With expansion of downstream capacity not only within the Kingdom, but also overseas (especially in China as well as expansion of refinery capacity in the United States), free barrels available for term contract allocations will not expand as much as crude output over the next decade.
Other Gulf states
Of the other GCC states, only Kuwait's total demand for oil products has declined. But this fall (13 per cent below year ago levels) was brought about by a 16 per cent decline in fuel oil use, probably resulting from increased gas and crude oil use for power generation.
Consumption of LPG, diesel, gasoline and jet fuel all increased, and, adding in the direct crude use, total oil demand also increased.
Qatar and the UAE consumed 88,000 b/d and 269,000 b/d respectively, 17 per cent and 13 per cent increases over year ago levels; both led by gasoline, jet fuel and diesel.
In the UAE, 2006 marked a watershed year in which, for the first time, domestic product consumption from Dubai and the Northern Emirates exceeded that of Abu Dhabi, accounting for 52 per cent of total demand.
In particular, Dubai's burgeoning population has fuelled gasoline consumption and a stretched gas situation led to an increase in heavy fuel oil usage needed to supplement the Emirates' power needs.
Official data for Oman and Bahrain is sketchy, but PFC Energy estimates demand increases last year of 9 per cent and 6 per cent to 65,000 b/d and 40,000 b/d respectively.

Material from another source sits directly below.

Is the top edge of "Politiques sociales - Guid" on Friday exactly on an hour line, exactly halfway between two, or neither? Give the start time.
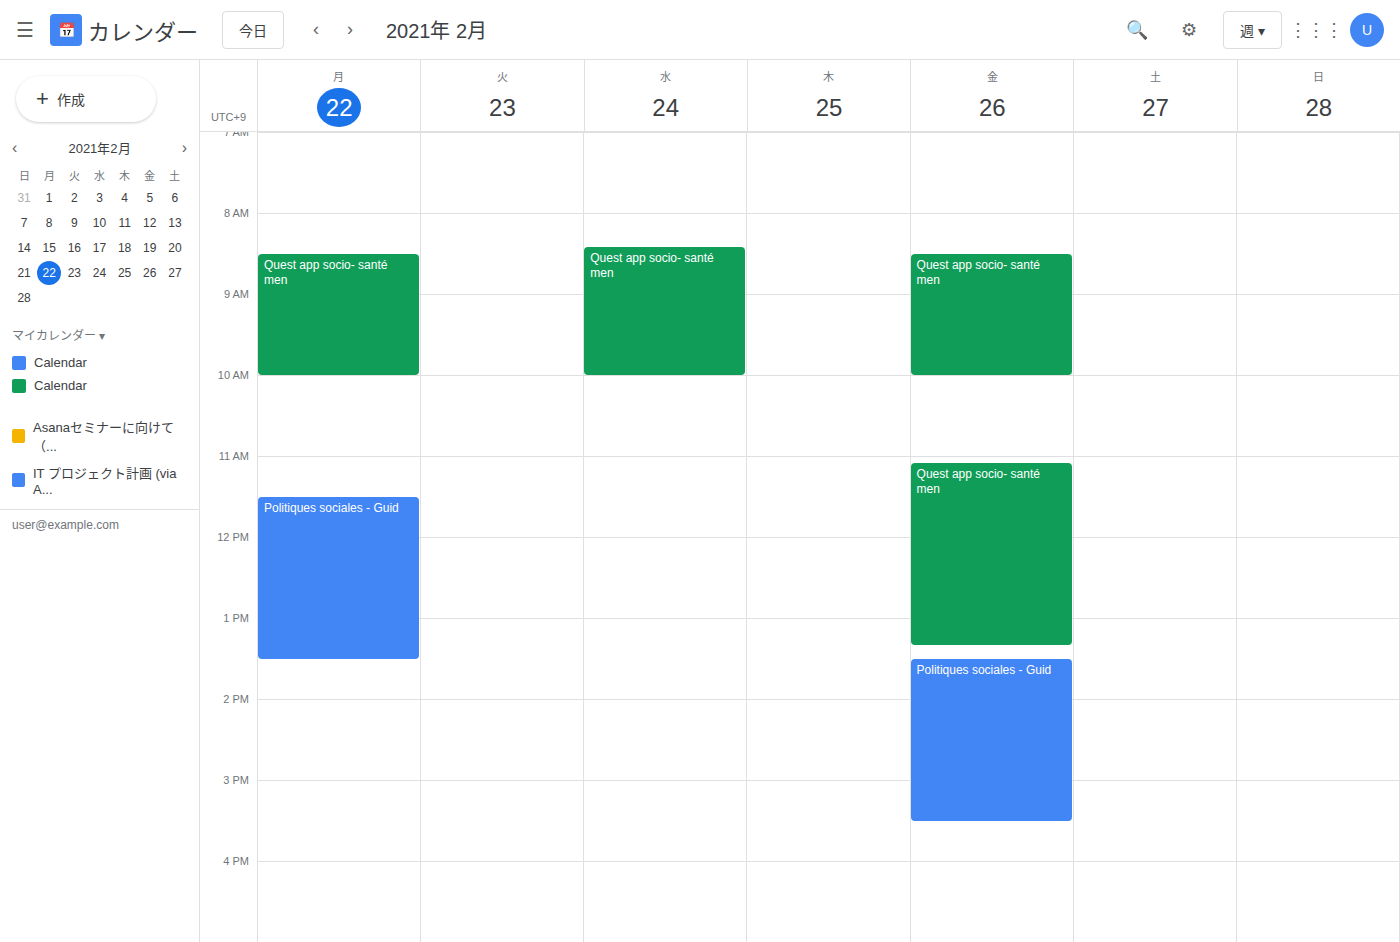
1:30 PM -- halfway between the 1 PM and 2 PM lines.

Combined, total product demand in Qatar, Kuwait, the UAE, Oman and Bahrain came in at just over 726,000 b/d, up from 713,000 b/d in 2006, muted somewhat by Kuwait's notable decline.
Although economic expansion in these countries rivals that of their larger neighbour, the much smaller size of their respective populations lessens the impact of their demand growth relative to Saudi Arabia.
Nonetheless, continued consumption increases suggest that demand is responding to the broad economic expansion in the Gulf countries, and that the GCC is becoming an increasingly important anchor of global demand growth.
Somewhat ironically, inflationary problems - driven by rent and food prices - mean that dealing with the issue of fuel subsidies and price controls, which continues to generate an artificial stimulus for energy demand, will have to be postponed.
The writer is an analyst with PFC Energy, Bahrain.